The use of any Cloud services for the storage, processing, or transmission of any University information is prohibited unless a service contract is in place with the Cloud Service Provider which has undergone a review and assessment by Information Technology Services as per the University’s Privacy Policy.


What is Cloud Computing?

Cloud computing is method of delivering IT services from a remote location utilising a large number of interconnected computers. This model is not unlike delivering electricity to your home. In most circumstances electricity is generated in a central location and is delivered to your home by a series of transmission lines. In a similar way cloud computing allows a third party to utilise their expertise and leverage economies of scale to provide you with access to a particular IT service (or set of services).

With cloud computing, resources are often shared by multiple organisations that are managed (to varying degrees) by a third party organisation. Examples of cloud services include Microsoft Office 365, OneDrive, Dropbox, Amazon Web Services and Google Docs.

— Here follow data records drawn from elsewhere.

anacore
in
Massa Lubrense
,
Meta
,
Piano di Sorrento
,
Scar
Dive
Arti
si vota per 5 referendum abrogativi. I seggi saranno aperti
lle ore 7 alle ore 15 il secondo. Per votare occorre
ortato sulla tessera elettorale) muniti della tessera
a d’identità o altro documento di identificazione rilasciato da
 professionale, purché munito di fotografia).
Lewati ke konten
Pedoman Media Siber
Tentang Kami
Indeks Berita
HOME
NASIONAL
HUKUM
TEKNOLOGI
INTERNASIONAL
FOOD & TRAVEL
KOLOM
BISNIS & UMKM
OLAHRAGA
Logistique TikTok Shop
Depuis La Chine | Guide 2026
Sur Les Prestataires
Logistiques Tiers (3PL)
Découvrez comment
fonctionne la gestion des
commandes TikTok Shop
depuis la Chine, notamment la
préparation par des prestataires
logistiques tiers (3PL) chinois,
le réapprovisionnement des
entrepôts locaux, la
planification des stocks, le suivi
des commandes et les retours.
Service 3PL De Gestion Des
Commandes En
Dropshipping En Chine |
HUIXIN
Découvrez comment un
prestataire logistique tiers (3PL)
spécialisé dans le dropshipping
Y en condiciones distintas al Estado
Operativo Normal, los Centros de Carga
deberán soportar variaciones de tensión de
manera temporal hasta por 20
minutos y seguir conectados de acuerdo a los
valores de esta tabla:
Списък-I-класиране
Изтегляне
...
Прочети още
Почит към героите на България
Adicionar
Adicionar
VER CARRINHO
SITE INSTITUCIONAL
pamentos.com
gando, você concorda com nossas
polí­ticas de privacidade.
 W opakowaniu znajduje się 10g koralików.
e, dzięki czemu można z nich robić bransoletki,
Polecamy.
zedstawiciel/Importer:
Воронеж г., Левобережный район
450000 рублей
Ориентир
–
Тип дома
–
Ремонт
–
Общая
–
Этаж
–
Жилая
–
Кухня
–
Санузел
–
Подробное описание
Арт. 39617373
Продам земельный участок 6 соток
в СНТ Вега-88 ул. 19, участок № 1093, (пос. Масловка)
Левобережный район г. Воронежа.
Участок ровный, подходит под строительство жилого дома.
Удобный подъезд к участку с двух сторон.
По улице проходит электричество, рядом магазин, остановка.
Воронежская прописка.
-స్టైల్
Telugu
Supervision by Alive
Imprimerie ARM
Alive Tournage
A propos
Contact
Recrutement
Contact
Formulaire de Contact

A number of these services allow you to store your files in the ‘cloud’ and access them from any device at any time.

There are a number of benefits to utilising cloud services, including flexibility in the use of services as and when they are needed, ability to experiment with services without committing to a particular platform and potential for lower costs.

This section seeks to guide staff in the purchase and use of cloud services in a manner that manages risk to information stored and processed by cloud services. The University has a number of services that are pre-approved for use by staff for certain types of uses. A full list of approved services can be found at Certified Cloud Services.